Coming off a 41-7 whipping of the league’s number one rushing offense in Week 1, Buffalo’s run defenders had to feel good about their debut performance, which included holding Pro Bowl back Jamaal Charles to just 56 yards on the ground. The task of stopping the run gets no easier this Sunday however, with the number two-ranked rushing team from a season ago coming to Ralph Wilson Stadium this weekend.

The Oakland Raiders had a mere 133 fewer rushing yards than the Kansas City Chiefs in 2010 as they rolled up almost 2,500 yards on the ground last season (2,494) including five games in which they rushed for over 200 yards.

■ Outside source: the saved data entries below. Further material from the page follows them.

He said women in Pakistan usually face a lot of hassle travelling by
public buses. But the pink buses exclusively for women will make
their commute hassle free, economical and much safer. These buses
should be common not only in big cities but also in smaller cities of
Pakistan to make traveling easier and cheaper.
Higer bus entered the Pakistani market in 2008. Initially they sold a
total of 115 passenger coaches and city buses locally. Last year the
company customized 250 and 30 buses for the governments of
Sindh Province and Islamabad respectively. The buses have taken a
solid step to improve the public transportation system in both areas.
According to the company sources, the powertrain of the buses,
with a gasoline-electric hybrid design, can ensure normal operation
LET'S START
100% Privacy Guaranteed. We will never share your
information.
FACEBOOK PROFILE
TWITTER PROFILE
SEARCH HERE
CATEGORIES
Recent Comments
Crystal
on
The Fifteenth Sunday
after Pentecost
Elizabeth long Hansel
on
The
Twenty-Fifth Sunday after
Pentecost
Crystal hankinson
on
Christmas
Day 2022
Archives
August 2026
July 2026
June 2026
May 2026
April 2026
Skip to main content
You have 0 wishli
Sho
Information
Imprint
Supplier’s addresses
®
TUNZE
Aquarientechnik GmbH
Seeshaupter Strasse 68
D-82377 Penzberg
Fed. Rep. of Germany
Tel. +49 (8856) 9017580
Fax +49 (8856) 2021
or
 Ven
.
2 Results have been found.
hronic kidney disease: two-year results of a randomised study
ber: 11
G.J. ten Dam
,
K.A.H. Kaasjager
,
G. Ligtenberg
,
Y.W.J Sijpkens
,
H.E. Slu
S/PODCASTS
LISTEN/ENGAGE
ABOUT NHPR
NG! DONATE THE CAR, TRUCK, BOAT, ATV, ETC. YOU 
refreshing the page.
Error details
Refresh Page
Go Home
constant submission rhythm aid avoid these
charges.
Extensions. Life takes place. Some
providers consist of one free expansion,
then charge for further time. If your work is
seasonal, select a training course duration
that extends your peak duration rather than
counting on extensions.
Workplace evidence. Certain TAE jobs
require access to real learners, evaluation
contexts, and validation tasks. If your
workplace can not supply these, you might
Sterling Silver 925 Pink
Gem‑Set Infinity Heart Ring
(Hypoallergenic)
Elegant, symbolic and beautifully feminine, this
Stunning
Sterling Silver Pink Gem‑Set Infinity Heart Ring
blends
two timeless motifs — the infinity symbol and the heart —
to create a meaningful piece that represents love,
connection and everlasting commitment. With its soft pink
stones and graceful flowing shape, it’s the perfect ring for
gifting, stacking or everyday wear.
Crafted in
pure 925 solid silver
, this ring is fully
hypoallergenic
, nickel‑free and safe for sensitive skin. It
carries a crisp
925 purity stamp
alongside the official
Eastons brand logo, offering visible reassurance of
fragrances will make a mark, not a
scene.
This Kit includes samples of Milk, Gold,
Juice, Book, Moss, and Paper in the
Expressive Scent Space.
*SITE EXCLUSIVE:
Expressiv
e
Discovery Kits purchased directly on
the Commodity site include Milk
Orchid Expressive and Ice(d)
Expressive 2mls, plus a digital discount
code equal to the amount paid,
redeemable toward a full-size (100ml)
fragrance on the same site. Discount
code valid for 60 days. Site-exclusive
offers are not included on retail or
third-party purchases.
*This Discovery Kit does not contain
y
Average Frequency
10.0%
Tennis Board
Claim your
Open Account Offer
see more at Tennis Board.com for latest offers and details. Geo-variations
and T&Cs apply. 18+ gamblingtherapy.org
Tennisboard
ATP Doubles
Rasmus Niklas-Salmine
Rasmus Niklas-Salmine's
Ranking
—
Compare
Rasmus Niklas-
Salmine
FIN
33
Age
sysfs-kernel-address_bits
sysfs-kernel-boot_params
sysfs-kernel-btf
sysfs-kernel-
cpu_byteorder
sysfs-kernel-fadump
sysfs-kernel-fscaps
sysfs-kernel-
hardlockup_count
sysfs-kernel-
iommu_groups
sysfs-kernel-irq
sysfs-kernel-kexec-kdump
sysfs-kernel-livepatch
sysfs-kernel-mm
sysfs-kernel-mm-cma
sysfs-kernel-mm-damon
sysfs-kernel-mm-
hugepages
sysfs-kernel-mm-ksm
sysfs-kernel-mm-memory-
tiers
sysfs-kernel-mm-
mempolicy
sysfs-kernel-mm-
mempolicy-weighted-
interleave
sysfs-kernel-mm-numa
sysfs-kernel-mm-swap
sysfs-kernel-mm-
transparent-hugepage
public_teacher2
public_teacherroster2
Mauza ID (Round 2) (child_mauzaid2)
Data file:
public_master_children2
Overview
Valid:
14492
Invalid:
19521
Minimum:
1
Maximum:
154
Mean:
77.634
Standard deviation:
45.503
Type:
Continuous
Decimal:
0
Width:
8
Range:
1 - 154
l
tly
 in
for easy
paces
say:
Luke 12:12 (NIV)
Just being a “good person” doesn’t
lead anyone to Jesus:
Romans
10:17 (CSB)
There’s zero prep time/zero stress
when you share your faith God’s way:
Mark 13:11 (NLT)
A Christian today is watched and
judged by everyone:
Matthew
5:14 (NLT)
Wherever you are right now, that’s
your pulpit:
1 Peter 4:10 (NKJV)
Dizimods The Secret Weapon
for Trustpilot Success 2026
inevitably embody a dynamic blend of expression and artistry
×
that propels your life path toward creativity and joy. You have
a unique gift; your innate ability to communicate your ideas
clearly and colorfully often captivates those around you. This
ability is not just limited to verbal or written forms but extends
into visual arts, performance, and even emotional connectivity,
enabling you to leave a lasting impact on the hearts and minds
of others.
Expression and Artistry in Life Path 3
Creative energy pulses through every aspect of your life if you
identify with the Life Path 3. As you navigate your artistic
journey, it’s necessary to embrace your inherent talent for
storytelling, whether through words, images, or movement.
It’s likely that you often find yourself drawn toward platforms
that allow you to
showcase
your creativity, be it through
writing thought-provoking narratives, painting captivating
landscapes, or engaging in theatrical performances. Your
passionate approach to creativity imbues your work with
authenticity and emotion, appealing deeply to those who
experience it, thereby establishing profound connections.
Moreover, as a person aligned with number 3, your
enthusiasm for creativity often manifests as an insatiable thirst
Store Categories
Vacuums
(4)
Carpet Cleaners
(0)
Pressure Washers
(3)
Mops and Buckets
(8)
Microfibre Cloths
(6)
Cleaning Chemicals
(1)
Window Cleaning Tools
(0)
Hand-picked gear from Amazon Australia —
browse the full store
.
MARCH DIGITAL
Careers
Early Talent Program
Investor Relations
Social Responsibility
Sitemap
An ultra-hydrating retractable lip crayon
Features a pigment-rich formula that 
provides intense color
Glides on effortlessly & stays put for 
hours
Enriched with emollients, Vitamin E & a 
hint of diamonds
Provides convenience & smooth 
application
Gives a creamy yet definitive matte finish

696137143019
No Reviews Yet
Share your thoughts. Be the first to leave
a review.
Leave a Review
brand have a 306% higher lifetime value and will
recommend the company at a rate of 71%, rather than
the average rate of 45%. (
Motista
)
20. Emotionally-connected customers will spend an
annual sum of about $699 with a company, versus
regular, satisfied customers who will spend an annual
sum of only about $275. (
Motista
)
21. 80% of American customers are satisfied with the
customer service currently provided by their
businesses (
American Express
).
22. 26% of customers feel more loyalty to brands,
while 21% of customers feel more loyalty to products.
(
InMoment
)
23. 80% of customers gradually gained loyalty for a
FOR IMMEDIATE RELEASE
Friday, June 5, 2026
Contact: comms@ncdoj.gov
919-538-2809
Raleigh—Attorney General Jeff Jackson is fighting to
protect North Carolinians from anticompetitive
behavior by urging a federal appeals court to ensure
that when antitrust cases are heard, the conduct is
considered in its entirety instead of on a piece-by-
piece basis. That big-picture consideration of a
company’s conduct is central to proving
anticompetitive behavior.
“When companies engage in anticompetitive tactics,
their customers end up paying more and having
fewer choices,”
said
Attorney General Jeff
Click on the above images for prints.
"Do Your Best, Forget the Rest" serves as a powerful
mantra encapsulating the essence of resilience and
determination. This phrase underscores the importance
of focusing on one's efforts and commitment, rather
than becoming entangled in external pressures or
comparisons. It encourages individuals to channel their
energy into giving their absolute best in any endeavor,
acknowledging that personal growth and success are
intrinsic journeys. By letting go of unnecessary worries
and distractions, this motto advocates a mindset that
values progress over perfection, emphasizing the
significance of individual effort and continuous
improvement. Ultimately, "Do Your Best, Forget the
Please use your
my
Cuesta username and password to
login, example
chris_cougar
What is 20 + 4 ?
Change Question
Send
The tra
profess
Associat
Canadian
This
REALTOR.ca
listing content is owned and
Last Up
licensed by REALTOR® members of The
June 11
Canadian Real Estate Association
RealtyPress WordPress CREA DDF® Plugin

Perhaps more noteworthy, the Raiders average more yards per carry than the Chiefs, with a 4.9 average as a team for last year. That was good for second in the league as well behind Philadelphia’s league-leading 5.4 average thanks in large part to Michael Vick’s scrambling.

Not much changed on Monday night for the Raiders as they rushed for 190 yards on 39 carries and averaged 4.9 yards per carry. In fact Oakland rushed for 85 more yards than they passed (105).

Employing a blocking scheme similar to Kansas City, Kyle Williams knows Oakland presents very similar problems to those of the Chiefs.

“This week is a big challenge for us,” he said. “It’s another team that was high up on the rushing charts. Good running back, solid offensive line and they run the same type of scheme, that zone scheme. We’ve got to get ready for it and pay attention to the details in our fits this week in practice.”

Buffalo’s defenders believe Oakland’s rushing attack does have some parallels to Kansas City’s run game. They have a true speed back in Darren McFadden much like the Chiefs’ Jamaal Charles, but there’s a key difference with the Raiders’ one-two punch of McFadden and Michael Bush.

“They’re similar in terms of their big play ability this week, but we’re facing bigger backs,” said Shawne Merriman. “These guys can run and you’ve really got to make sure you get them on the ground.”

While the two backs that carried the ball the most for the Chiefs in Charles and Dexter McCluster are both under six feet and 200 pounds, the story is a bit different with Oakland’s McFadden and Bush. McFadden is 6’2” and 210 pounds with Bush a solid 6’1” and 245 pounds.

So although the Raiders will work to get McFadden to the edge to employ his 4.35 speed, Oakland will also take a more direct approach and plow straight ahead.

“They’re going to look to get downhill,” said Merriman. “They do that because of the size of their offensive line and the size of their backs. So they want to get downhill and pound a little bit. They have the same type of speed that we saw out of KC, but they’re bigger backs. We’ve got to get a lot of guys to the ball because these guys stay up.”

Facing Denver on Monday night McFadden put his big play ability on display averaging almost seven yards per carry (6.8). Four of his carries went for 10 yards or more including a pair of 20-yarders and a 47-yard run that set up a touchdown in Oakland’s three-point win.

Bush then helped close out the game getting some key first downs at the end to run out the clock with the Raiders ahead on the scoreboard, but there have been times when he’s been utilized more.

“They blend their speed with the power more (than Kansas City) because they use Bush more than the Chiefs use Thomas Jones,” said Jairus Byrd.

After their big win last Sunday the Bills are still far from being overconfident, and after Oakland’s Monday night performance it will be easy for Buffalo’s run defenders to focus on their next assignment.

“All you’ve got to do is turn on the film and watch McFadden run the ball,” said Williams. “If you’re not in the right spot and he hits a crease he can take it the whole way.”

“It’s going to be a similar thing this week,” said Danny Batten. “We know we’ve got to stop the run. That’s the biggest concern. They have great backs just like Kansas City did. A little different style, but it’s boiling down to the same thing, stopping the run.”